Letter: Snide deceit
Published 5:00 pm Thursday, October 1, 2009
Our revered ancestors were forced to fight a revolution against a colonial regime and the armies of its home country because they were refused adequate representation and respect. Because of their bloody revolt, we, their descendents, have evolved more humane methods of deposing governmental officials who wield power selfishly and arbitrarily. The vote is one process. The recall is another.
Stripped of its fictions and fanfare, all democracy really does is give ordinary people a few tools to use against perfidious misuse of public office by special interests – and if they are not used, we lose the rights and liberties we do possess. Removal of corrupt, negligent or stupid officials is one of these tools.
The Lower Columbia River is being inundated by mega-corporations that threaten to dominate local politics and economics. This upper left edge of the country seems to be among the last fertile sites for corporate America to penetrate, just as it was the final frontier on the continent for Euro-American civilization to expand to.
Invasion by big business into local communities generally includes such iniquities as secret deals, influence peddling, deceptive treatment of a resident populace, intimidation against public resistance and the corruption of indigenous quislings.
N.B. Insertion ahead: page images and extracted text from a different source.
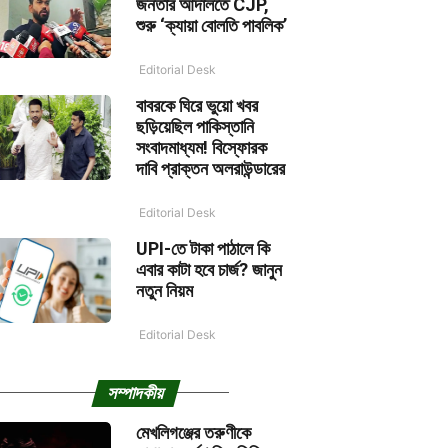
জনতার আদালতে CJP,
শুরু ‘ক্যায়া বোলতি পাবলিক’
Editorial Desk
বাবরকে ঘিরে ভুয়ো খবর
ছড়িয়েছিল পাকিস্তানি
সংবাদমাধ্যম! বিস্ফোরক
দাবি প্রাক্তন অলরাউন্ডারের
Editorial Desk
UPI-তে টাকা পাঠালে কি
এবার কাটা হবে চার্জ? জানুন
নতুন নিয়ম
Editorial Desk
সম্পাদকীয়
মেখলিগঞ্জের তরুণীকে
Nearly five years ago, Port of Astoria Commissioners sneaked liquefied natural gas leases past the people, now Warrenton City Council and its mayor play disingenuous peek-a-boo with Walmart. In the instance of LNG, the consequences will be catastrophic to the local environment; Walmart will be no less devastating to local business culture.
The snide deceit of surreptitiously imposing both LNG and Walmart upon us with only a charade of public involvement has been abetted by local officials who appear to hold little respect for their constituencies, and who, of course, yell foul when their duplicity is challenged. The use of the recall is just about the last resort local citizens have to reverse this direction of pure folly.
Incursion of corporate cash-register politics has deeply divided our communities. Whether we want it or not, we are pawns in a ruthless worldwide culture war of resource plunder and profit that pits local communities against corporate octopi that are implacably unsympathetic to the concerns of people and places they ravage.
We are enduring at a neighborhood level the same mode of corporate subversion that permeates Congress, the White House and the Supreme Court.
If anyone looks closely enough and connects the dots, they would probably discover the identical klepto-cult of speculation, corruption and fraud that brought the nation’s economy to financial collapse, which has impoverished and made jobless and homeless millions of Americans.